Berserker8778 wrote:
Scalfin2000 wrote:
It's a referance to something I read where a radio host kept asking about "literary" matters and authors (by that, he meant classical liturature), while the authors being interviewed all concentrated on where public interest was: nonfiction.
Well, the customer is always right. If authors feel they need to appeal to their readers, then that really is their business. The radio-host guy might have gotten the wrong impression... or didn't do his homework before the interview I guess. Though he did have the right idea to ask about theory; I mean most writers will talk about the process of writing at least once in their lives.
No no... the customer is not always right, in fact the customer is usually uneducated and generally apathetic, and willing to believe whatever the advertisments say. If the world says, you will all like nonfiction, the vast majority will, if the world says, you will all like fiction, the vast majority will. Anyone who says the classics aren't good is a fool, if they weren't good, they wouldn't still be around. They speak to something deeper than our throw away garbage novels. There are no new stories, only retellings of the old ones, the art is in the reworking and the weaving in of new ideas. The greatest stories barrow from the themes of the classics, look at Star Wars for example.
That's beisdes the point, and straying off topic. The thread said literary criticism. Yet somehow when you found out it was a comic, that changed something. A comic is a work of literature, as much as literature is a work of art. Look at Sandman.

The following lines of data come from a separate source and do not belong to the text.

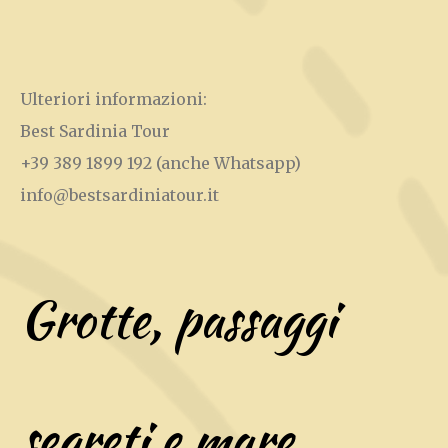
Ulteriori informazioni:
Best Sardinia Tour
+39 389 1899 192
(anche Whatsapp)
info@bestsardiniatour.it
Grotte, passaggi
segreti e mare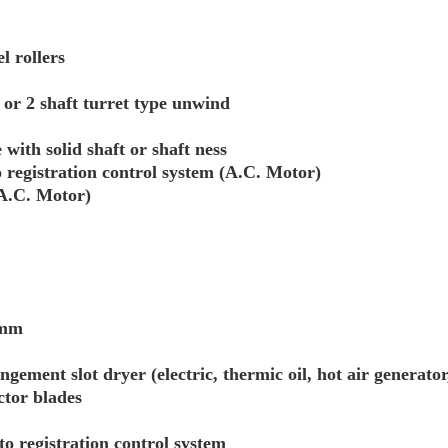
l rollers
 or 2 shaft turret type unwind
with solid shaft or shaft ness
 registration control system (A.C. Motor)
(A.C. Motor)
 mm
ment slot dryer (electric, thermic oil, hot air generator, 
tor blades
o registration control system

While it is dificult to critique a piece that is still in motion, the question remains, literary criticism of Two Kinds:
A) The Point
A story must have a point which the plot and characters are wrapped around. A story written for the sake of entertainment only is doomed. The stated point of Two Kinds I believe was racial issues. It's also bleeding into war. Great points, with many, many valuable lessons in them. However, they are hard points, disgusting points, and people generally don't like to look them square in the eye. But the best stories with these points force you to stare at them, bare and brutal. IE Saving Private Ryan. Tom has yet to force us to look at something truelly ugly. Flora was a slave, but her masters weren't all that bad. Eric is a slaver, but he's not cruel. There's a war going on, a WAR, and what is there to show for it? Nothing, as of yet. No price has been paid, by anyone. If the readers are to feel, to connect to the story, we've laughed enough, now make us cry. There must be contrast for a story to be great. One of the characters, whom we know, whom we care about, must pay somekind of price. Be it Trace loosing Flora to his own ambition, like Darth Vader, or some other unforseen calamity. If no price is paid, if no lesson is learned, then the story is worthless.
B) The Audience
Who is Two Kinds written to? The notes above on the point can only be truly carried across if they are in fact hard to face. Personally I believe our children are too sheltered in this day and age, a practice that generally back fires. But that's just me. So, who is it written to?